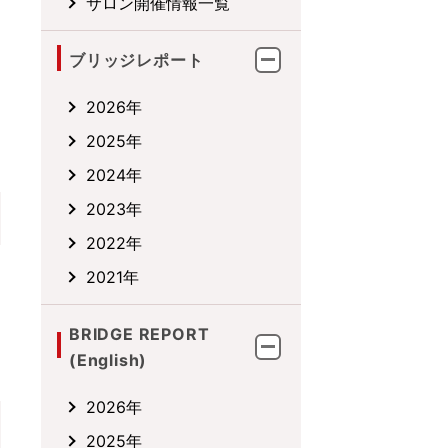
サロン開催情報一覧
ブリッジレポート
2026年
2025年
2024年
2023年
2022年
2021年
BRIDGE REPORT
(English)
2026年
2025年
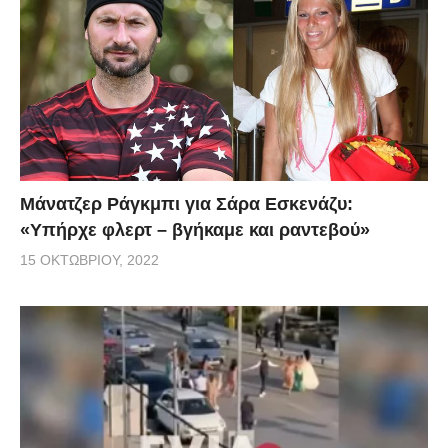
Μάνατζερ Ράγκμπι για Σάρα Εσκενάζυ:
«Υπήρχε φλερτ – βγήκαμε και ραντεβού»
15 ΟΚΤΩΒΡΊΟΥ, 2022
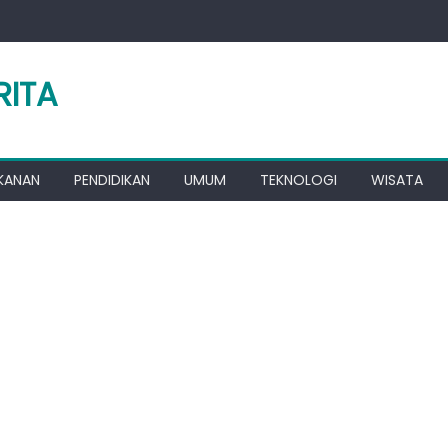
RITA
KANAN
PENDIDIKAN
UMUM
TEKNOLOGI
WISATA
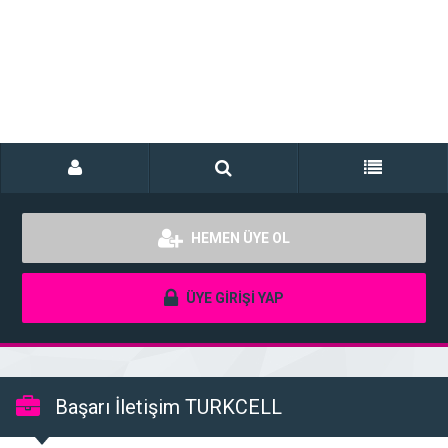
HEMEN ÜYE OL
ÜYE GİRİŞİ YAP
Başarı İletişim TURKCELL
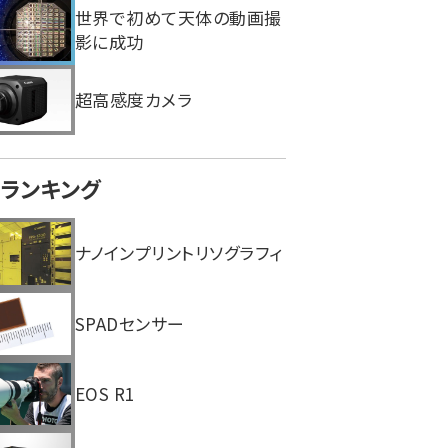
世界で初めて天体の動画撮
影に成功
超高感度カメラ
ランキング
ナノインプリントリソグラフィ
SPADセンサー
EOS R1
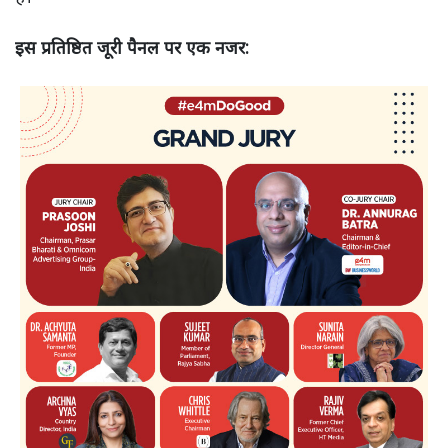
इस प्रतिष्ठित जूरी पैनल पर एक नजर:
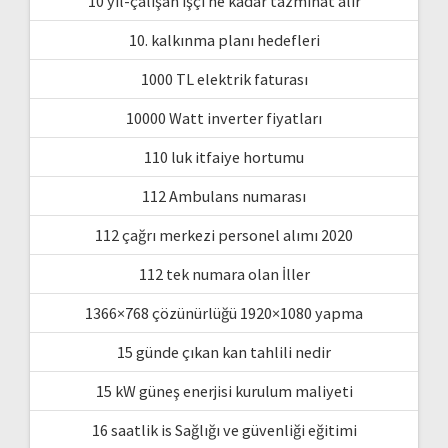
10 yıl-çalışan işçi ne kadar tazminat alır
10. kalkınma planı hedefleri
1000 TL elektrik faturası
10000 Watt inverter fiyatları
110 luk itfaiye hortumu
112 Ambulans numarası
112 çağrı merkezi personel alımı 2020
112 tek numara olan İller
1366×768 çözünürlüğü 1920×1080 yapma
15 günde çıkan kan tahlili nedir
15 kW güneş enerjisi kurulum maliyeti
16 saatlik is Sağlığı ve güvenliği eğitimi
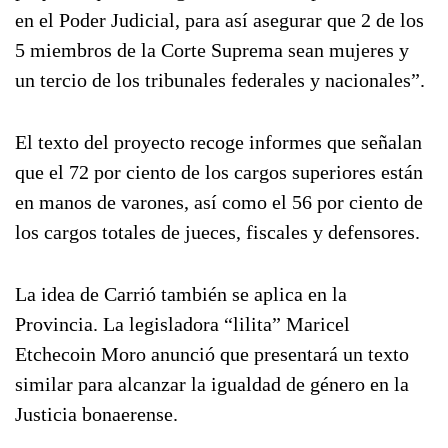
en el Poder Judicial, para así asegurar que 2 de los
5 miembros de la Corte Suprema sean mujeres y
un tercio de los tribunales federales y nacionales”.
El texto del proyecto recoge informes que señalan
que el 72 por ciento de los cargos superiores están
en manos de varones, así como el 56 por ciento de
los cargos totales de jueces, fiscales y defensores.
La idea de Carrió también se aplica en la
Provincia. La legisladora “lilita” Maricel
Etchecoin Moro anunció que presentará un texto
similar para alcanzar la igualdad de género en la
Justicia bonaerense.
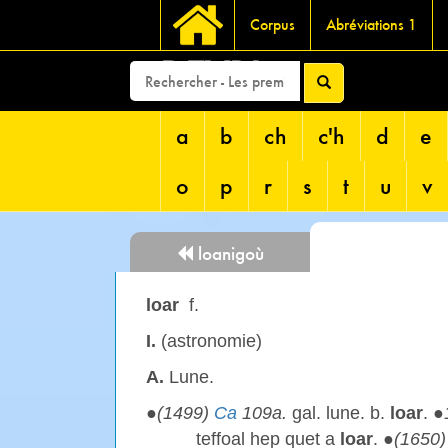
Corpus
Abréviations 1
DEVRI
a
b
ch
c'h
d
e
o
p
r
s
t
u
v
loanigoù
loar
f.
I.
(astronomie)
A.
Lune.
●
(1499)
Ca
109a.
gal. lune. b.
loar
. ●
teffoal hep quet a
loar
. ●
(1650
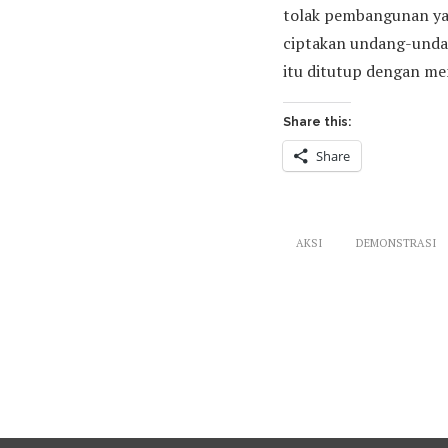
tolak pembangunan yan
ciptakan undang-undan
itu ditutup dengan me
Share this:
Share
AKSI
DEMONSTRASI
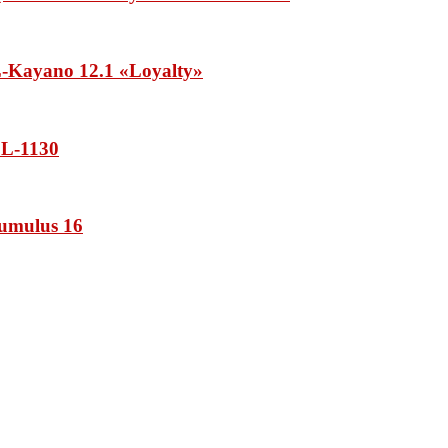
Kayano 12.1 «Loyalty»
L-1130
umulus 16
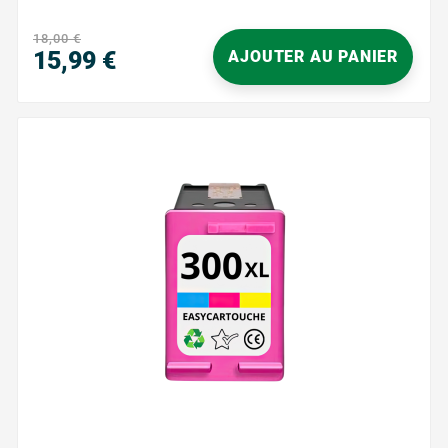
courriers administratifs ou supports scolaires avec
un texte net et lisible. Grâce à son encre noire, cette
18,00 €
cartouche assure des...
15,99 €
AJOUTER AU PANIER
Prix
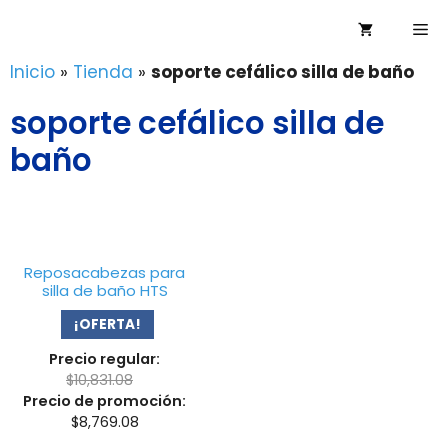
Saltar
Me
al
contenido
Inicio
»
Tienda
»
soporte cefálico silla de baño
soporte cefálico silla de
baño
Reposacabezas para
silla de baño HTS
¡OFERTA!
Precio regular:
$
10,831.08
Precio de promoción:
$
8,769.08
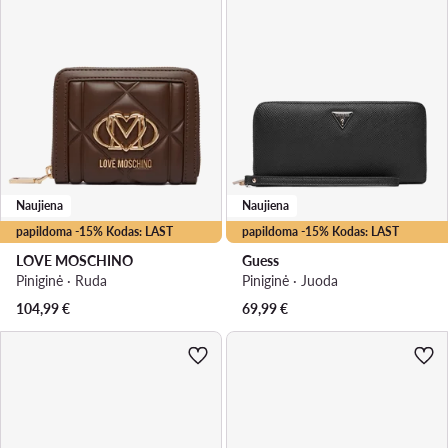
Naujiena
Naujiena
papildoma -15% Kodas: LAST
papildoma -15% Kodas: LAST
LOVE MOSCHINO
Guess
Piniginė · Ruda
Piniginė · Juoda
104,99
€
69,99
€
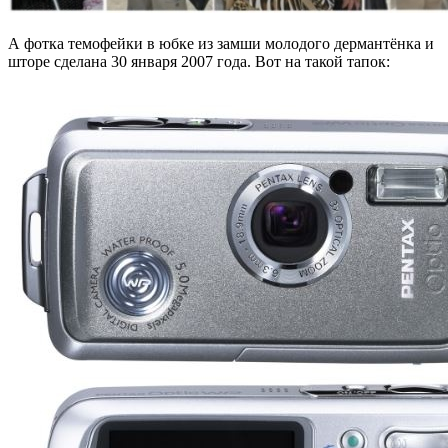
А фотка темофейки в юбке из замши молодого дермантёнка и
шторе сделана 30 января 2007 года. Вот на такой тапок:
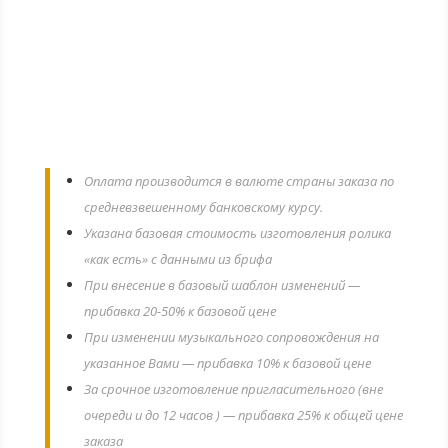
ЦЕНА: 19,99 € (евро)
Оплата производится в валюте страны заказа по
средневзвешенному банковскому курсу.
Указана базовая стоимость изготовления ролика
«как есть» с данными из брифа
При внесение в базовый шаблон изменений —
прибавка 20-50% к базовой цене
При изменении музыкального сопровождения на
указанное Вами — прибавка 10% к базовой цене
За срочное изготовление пригласительного (вне
очереди и до 12 часов ) — прибавка 25% к общей цене
заказа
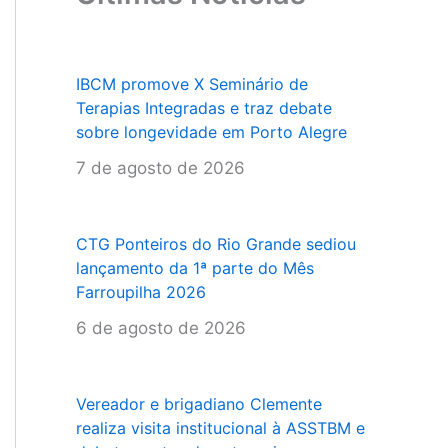
IBCM promove X Seminário de
Terapias Integradas e traz debate
sobre longevidade em Porto Alegre
7 de agosto de 2026
CTG Ponteiros do Rio Grande sediou
lançamento da 1ª parte do Mês
Farroupilha 2026
6 de agosto de 2026
Vereador e brigadiano Clemente
realiza visita institucional à ASSTBM e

** Instructions to follow **
Each line of the material above either contains the word "базовой" or does not; state how many do, and nothing else.

** Your response **
2